§ Your task:
Beneath this line is the data. Output exactly the lines from the line with "right ankle: (748, 643)" to the line with "left wrist: (654, 540)", both ends included, and nothing more.

§ Provided material:
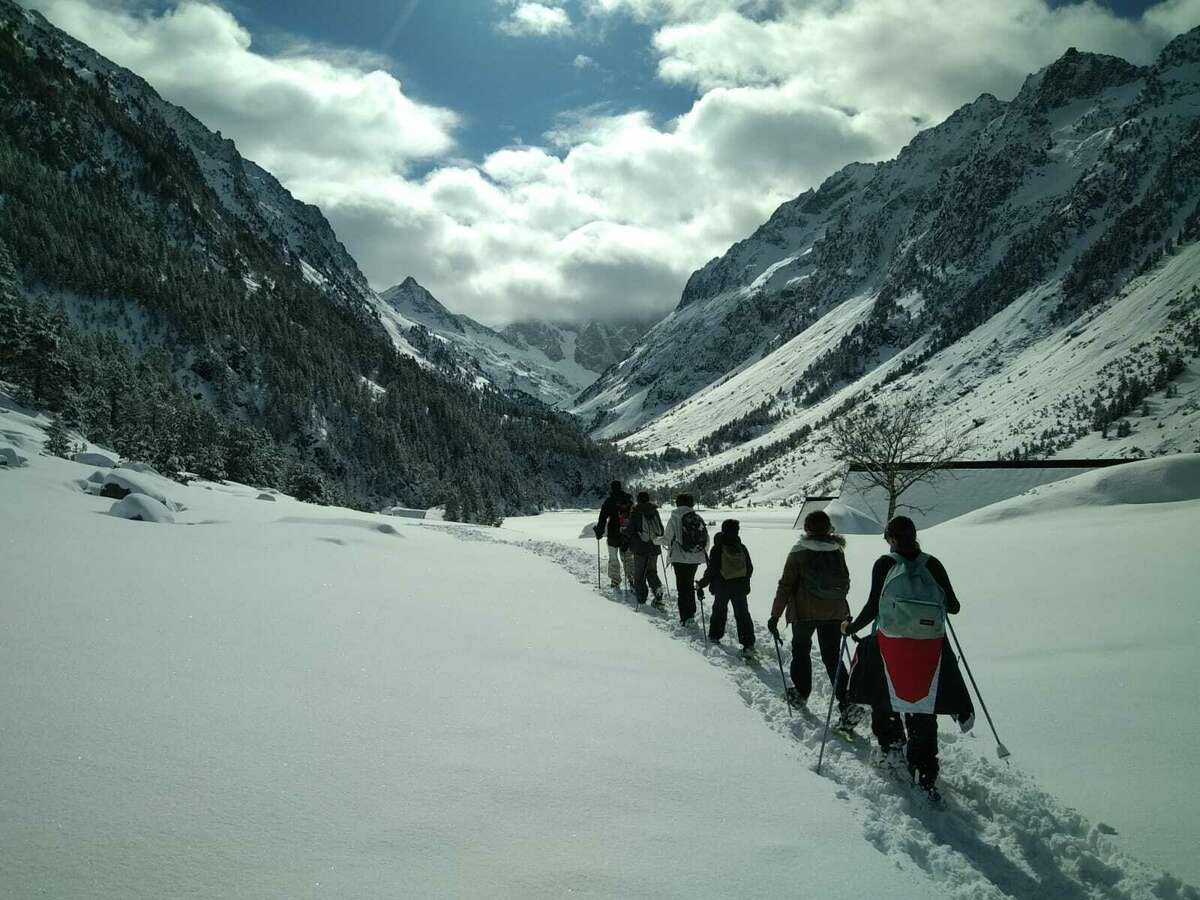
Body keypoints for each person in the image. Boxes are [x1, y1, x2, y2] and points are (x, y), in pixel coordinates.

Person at [842, 515, 975, 801]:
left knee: (885, 695)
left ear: (890, 538)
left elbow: (872, 605)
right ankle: (925, 772)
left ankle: (892, 749)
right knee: (921, 702)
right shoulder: (933, 564)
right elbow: (954, 606)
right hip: (929, 646)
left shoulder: (885, 563)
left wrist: (849, 628)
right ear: (914, 536)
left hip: (891, 643)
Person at [767, 510, 859, 729]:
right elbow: (844, 582)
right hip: (834, 612)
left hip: (804, 612)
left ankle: (800, 692)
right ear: (828, 528)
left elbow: (785, 585)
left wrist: (775, 615)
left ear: (807, 528)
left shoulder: (799, 551)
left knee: (801, 651)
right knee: (832, 657)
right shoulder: (837, 550)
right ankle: (847, 703)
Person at [697, 519, 755, 653]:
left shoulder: (717, 548)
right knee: (742, 614)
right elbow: (749, 568)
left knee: (719, 611)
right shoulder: (741, 547)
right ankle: (748, 643)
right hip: (740, 588)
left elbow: (712, 570)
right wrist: (744, 582)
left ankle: (715, 636)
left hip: (722, 587)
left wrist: (702, 583)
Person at [657, 493, 708, 625]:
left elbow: (667, 539)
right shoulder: (697, 517)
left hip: (679, 558)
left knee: (682, 587)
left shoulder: (674, 517)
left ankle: (685, 617)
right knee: (689, 585)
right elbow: (705, 540)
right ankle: (690, 614)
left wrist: (654, 540)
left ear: (678, 504)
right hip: (695, 558)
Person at [624, 491, 665, 606]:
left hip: (640, 549)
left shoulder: (636, 512)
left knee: (639, 574)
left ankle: (641, 598)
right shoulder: (654, 511)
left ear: (638, 500)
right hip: (654, 547)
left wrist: (624, 538)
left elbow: (630, 530)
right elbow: (661, 529)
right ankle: (657, 590)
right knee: (651, 571)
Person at [594, 480, 634, 590]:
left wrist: (599, 532)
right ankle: (632, 579)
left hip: (613, 533)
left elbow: (602, 518)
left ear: (611, 488)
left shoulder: (609, 501)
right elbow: (633, 516)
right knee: (627, 557)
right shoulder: (628, 499)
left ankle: (615, 581)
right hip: (626, 533)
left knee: (613, 558)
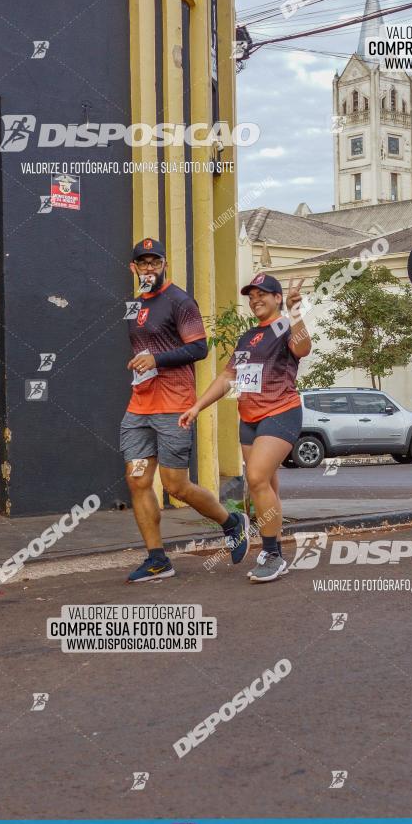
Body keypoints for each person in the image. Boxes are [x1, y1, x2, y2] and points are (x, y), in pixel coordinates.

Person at [121, 238, 249, 582]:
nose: (150, 268)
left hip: (173, 406)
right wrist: (140, 362)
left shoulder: (180, 301)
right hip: (139, 409)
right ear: (134, 268)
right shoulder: (134, 305)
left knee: (176, 486)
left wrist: (156, 359)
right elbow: (144, 345)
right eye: (143, 263)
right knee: (137, 480)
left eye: (156, 262)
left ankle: (230, 521)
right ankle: (157, 559)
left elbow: (199, 348)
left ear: (165, 265)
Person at [179, 273, 311, 583]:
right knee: (262, 486)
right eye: (251, 296)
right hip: (249, 417)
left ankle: (273, 556)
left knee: (256, 477)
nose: (255, 300)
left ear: (278, 298)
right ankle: (273, 547)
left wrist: (295, 311)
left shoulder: (285, 326)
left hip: (281, 412)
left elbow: (302, 348)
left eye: (262, 294)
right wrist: (197, 406)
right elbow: (228, 378)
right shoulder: (247, 337)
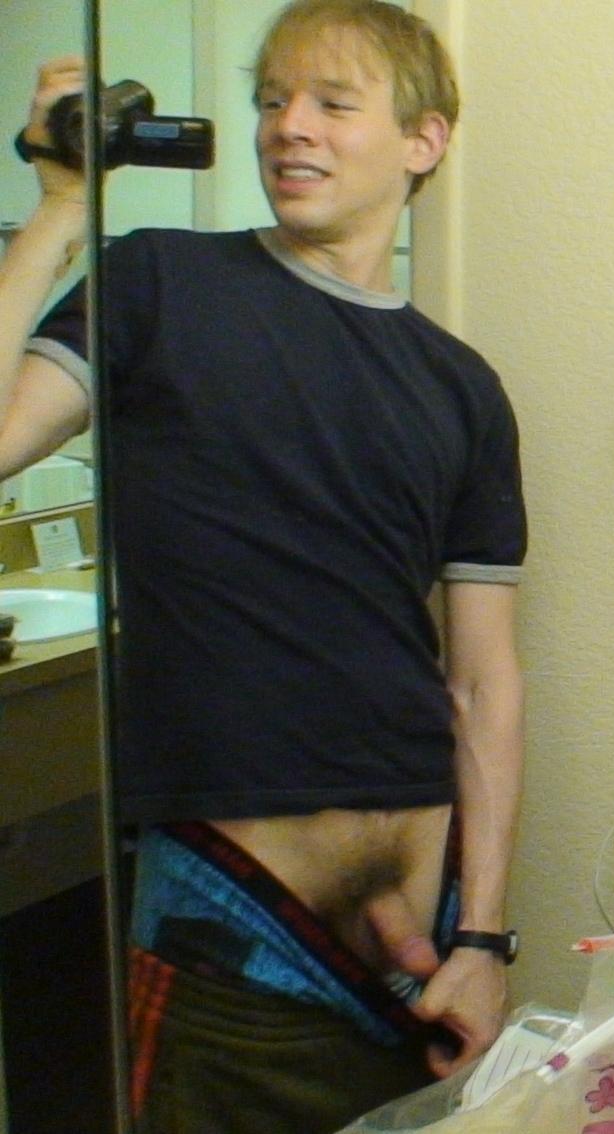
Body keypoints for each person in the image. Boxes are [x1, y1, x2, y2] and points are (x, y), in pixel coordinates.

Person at [0, 2, 526, 1130]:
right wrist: (59, 209)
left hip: (418, 944)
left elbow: (483, 681)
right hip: (232, 919)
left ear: (423, 139)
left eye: (333, 103)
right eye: (272, 101)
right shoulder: (160, 283)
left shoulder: (461, 387)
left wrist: (484, 935)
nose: (290, 126)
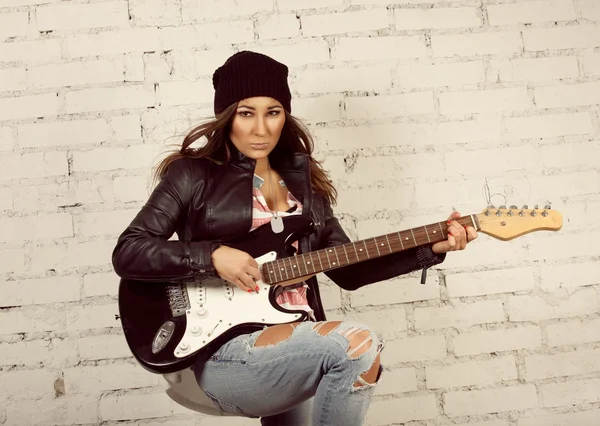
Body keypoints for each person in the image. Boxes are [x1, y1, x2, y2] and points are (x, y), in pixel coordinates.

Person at [112, 51, 477, 426]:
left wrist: (430, 248)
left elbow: (347, 270)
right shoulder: (192, 176)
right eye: (246, 113)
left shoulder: (303, 187)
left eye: (272, 112)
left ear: (285, 115)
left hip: (297, 336)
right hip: (222, 348)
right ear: (227, 116)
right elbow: (129, 251)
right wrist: (212, 256)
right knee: (356, 345)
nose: (261, 129)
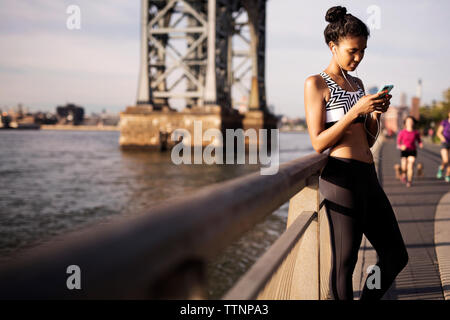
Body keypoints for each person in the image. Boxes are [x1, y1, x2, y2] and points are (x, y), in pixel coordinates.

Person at [304, 6, 408, 300]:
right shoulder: (316, 84)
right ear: (333, 46)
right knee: (345, 264)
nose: (358, 57)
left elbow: (368, 140)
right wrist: (355, 112)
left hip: (367, 175)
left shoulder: (358, 84)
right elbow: (318, 142)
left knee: (395, 255)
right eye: (352, 50)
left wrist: (374, 114)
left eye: (362, 50)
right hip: (340, 179)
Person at [396, 116, 423, 187]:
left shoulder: (416, 132)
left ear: (413, 123)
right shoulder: (402, 132)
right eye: (408, 121)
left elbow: (419, 140)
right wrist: (401, 146)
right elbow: (398, 143)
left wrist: (420, 144)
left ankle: (409, 181)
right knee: (404, 166)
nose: (410, 123)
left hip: (412, 150)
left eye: (411, 121)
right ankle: (403, 174)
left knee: (410, 165)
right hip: (404, 151)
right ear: (405, 123)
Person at [436, 111, 450, 182]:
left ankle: (447, 175)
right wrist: (442, 138)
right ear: (449, 114)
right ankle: (441, 168)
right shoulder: (445, 122)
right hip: (445, 143)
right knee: (446, 160)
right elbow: (438, 132)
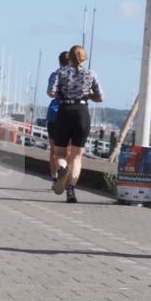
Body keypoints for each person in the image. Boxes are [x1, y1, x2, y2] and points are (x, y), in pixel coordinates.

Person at [48, 45, 103, 203]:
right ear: (83, 57)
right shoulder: (91, 74)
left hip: (65, 111)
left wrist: (60, 94)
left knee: (59, 153)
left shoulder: (60, 72)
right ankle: (71, 190)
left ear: (70, 57)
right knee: (77, 157)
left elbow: (51, 92)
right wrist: (88, 95)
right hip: (82, 113)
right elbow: (100, 97)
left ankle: (63, 170)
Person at [45, 51, 71, 181]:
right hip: (69, 113)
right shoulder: (75, 76)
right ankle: (66, 174)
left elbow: (50, 92)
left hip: (54, 113)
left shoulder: (54, 75)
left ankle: (54, 177)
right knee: (69, 150)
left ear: (59, 62)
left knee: (54, 150)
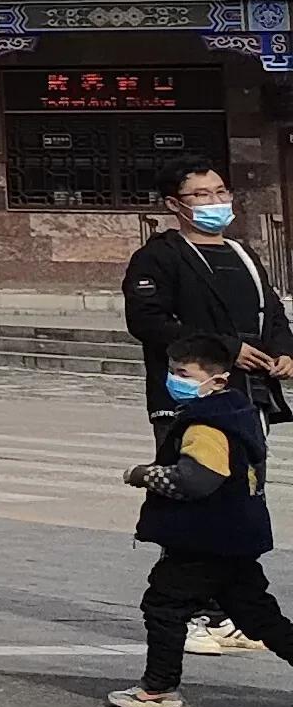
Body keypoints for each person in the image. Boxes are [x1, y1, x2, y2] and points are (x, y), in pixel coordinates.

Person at [123, 162, 290, 657]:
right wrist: (226, 350)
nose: (215, 201)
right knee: (193, 497)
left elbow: (272, 313)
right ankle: (193, 612)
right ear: (175, 205)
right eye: (200, 195)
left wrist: (284, 352)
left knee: (238, 501)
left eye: (219, 191)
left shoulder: (243, 253)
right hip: (191, 400)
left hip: (247, 399)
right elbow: (148, 321)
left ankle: (226, 610)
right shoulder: (159, 257)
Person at [110, 325, 293, 707]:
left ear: (218, 380)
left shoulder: (207, 424)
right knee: (257, 613)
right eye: (172, 371)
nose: (175, 381)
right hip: (236, 535)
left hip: (205, 537)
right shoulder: (238, 414)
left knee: (164, 604)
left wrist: (145, 475)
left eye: (184, 374)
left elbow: (196, 480)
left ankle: (159, 687)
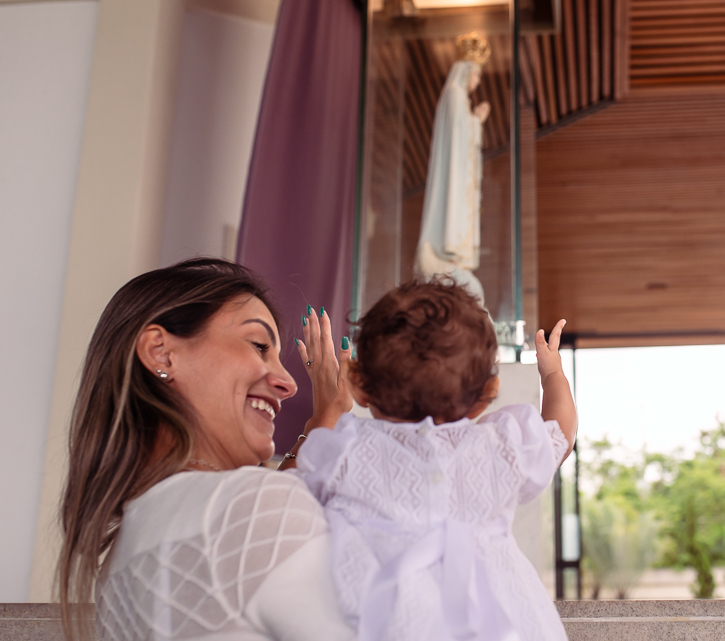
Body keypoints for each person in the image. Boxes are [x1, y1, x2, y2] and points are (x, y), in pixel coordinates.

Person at [58, 258, 355, 641]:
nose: (288, 383)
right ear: (161, 352)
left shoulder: (118, 564)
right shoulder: (246, 510)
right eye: (259, 345)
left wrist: (322, 423)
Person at [291, 278, 578, 641]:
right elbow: (561, 432)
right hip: (508, 623)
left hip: (387, 622)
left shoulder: (342, 451)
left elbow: (286, 500)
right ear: (486, 395)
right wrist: (552, 374)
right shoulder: (501, 446)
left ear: (358, 385)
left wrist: (324, 414)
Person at [414, 33, 491, 304]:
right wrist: (477, 121)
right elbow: (460, 138)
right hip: (454, 175)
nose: (477, 81)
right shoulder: (455, 95)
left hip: (459, 172)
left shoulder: (457, 98)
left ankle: (453, 255)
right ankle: (448, 250)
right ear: (466, 70)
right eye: (476, 75)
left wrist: (474, 120)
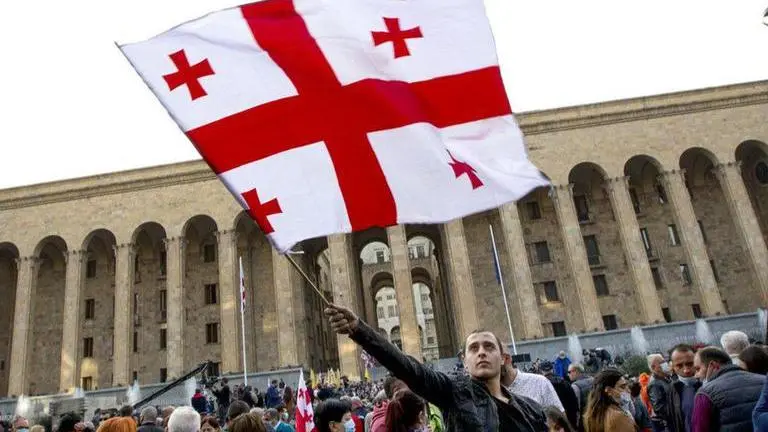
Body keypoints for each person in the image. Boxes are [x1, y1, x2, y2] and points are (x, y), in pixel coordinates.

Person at [326, 303, 547, 431]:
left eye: (489, 346)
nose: (481, 352)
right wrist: (359, 330)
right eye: (474, 348)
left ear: (503, 358)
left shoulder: (531, 409)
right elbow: (408, 368)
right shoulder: (454, 392)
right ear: (464, 361)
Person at [691, 346, 765, 431]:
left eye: (698, 369)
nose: (696, 375)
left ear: (713, 365)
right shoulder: (764, 380)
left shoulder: (705, 393)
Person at [669, 344, 701, 432]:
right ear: (673, 367)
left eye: (690, 364)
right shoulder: (672, 389)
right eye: (679, 366)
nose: (686, 370)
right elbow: (671, 420)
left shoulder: (709, 384)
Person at [540, 361, 579, 429]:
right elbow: (574, 404)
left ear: (541, 371)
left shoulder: (539, 386)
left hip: (550, 423)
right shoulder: (564, 383)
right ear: (552, 369)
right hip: (567, 420)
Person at [647, 353, 679, 432]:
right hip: (669, 425)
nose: (665, 364)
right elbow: (659, 408)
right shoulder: (654, 384)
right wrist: (678, 408)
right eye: (661, 362)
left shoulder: (666, 378)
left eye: (664, 361)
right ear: (653, 367)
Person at [568, 364, 593, 432]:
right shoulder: (593, 379)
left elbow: (576, 408)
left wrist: (575, 425)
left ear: (575, 371)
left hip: (583, 421)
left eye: (569, 372)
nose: (568, 374)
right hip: (594, 416)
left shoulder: (575, 386)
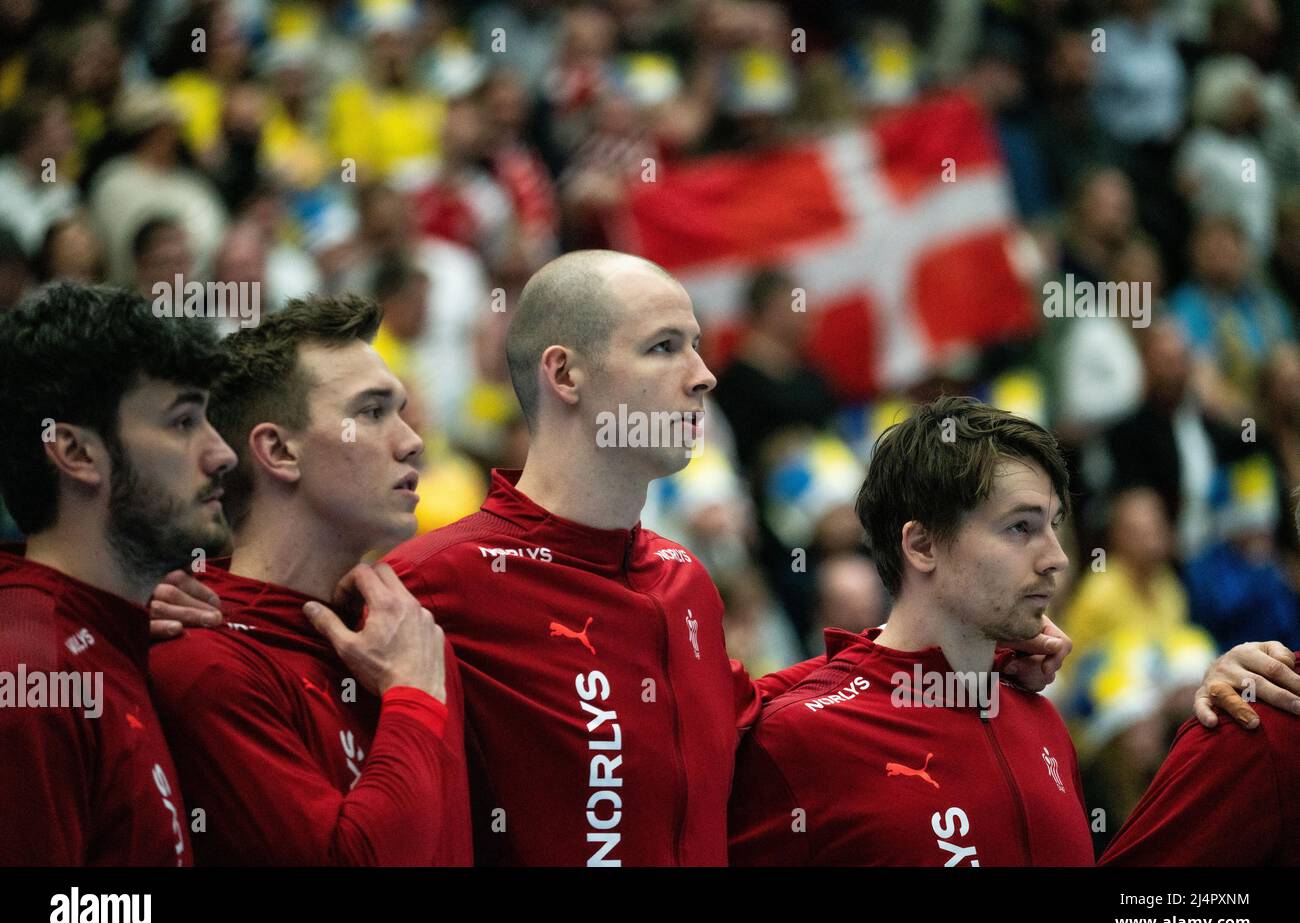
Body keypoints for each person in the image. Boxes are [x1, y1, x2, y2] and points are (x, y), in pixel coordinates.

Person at [383, 251, 1074, 866]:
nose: (705, 376)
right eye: (664, 347)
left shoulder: (682, 580)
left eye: (698, 347)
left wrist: (973, 652)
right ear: (565, 373)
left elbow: (771, 710)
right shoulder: (438, 582)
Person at [146, 296, 472, 865]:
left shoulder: (409, 633)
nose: (411, 440)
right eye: (371, 412)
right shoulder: (204, 663)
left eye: (400, 409)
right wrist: (414, 697)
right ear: (277, 450)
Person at [728, 396, 1095, 865]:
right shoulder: (801, 738)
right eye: (1020, 528)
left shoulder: (1040, 717)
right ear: (922, 545)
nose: (1056, 558)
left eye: (1054, 526)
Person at [0, 282, 235, 865]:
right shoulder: (29, 677)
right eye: (183, 422)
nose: (222, 453)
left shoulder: (109, 639)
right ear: (76, 453)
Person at [1098, 493, 1300, 865]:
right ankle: (1125, 814)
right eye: (1140, 530)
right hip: (1107, 698)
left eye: (1156, 526)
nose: (1155, 537)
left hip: (1162, 692)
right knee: (1142, 728)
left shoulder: (1167, 585)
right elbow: (1090, 668)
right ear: (1118, 537)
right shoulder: (1103, 591)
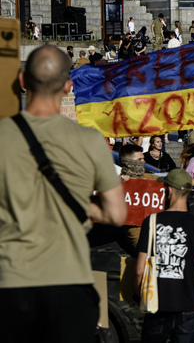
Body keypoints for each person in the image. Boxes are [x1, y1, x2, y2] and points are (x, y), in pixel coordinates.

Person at [0, 45, 127, 342]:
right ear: (69, 86)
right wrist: (85, 205)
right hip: (70, 284)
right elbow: (117, 214)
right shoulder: (90, 140)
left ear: (21, 81)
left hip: (11, 283)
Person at [135, 169, 194, 343]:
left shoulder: (151, 221)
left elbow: (140, 271)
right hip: (188, 306)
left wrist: (137, 295)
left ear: (168, 190)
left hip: (157, 305)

§ Exercise response:
right ankle: (748, 643)
right hip: (740, 588)
left elbow: (712, 570)
right wrist: (744, 582)
left ankle: (715, 636)
left hip: (722, 587)
left wrist: (702, 583)
Person at [657, 493, 708, 625]:
left elbow: (667, 539)
right shoulder: (697, 517)
left hip: (679, 558)
left knee: (682, 587)
left shoulder: (674, 517)
left ankle: (685, 617)
right knee: (689, 585)
right elbow: (705, 540)
right ankle: (690, 614)
left wrist: (654, 540)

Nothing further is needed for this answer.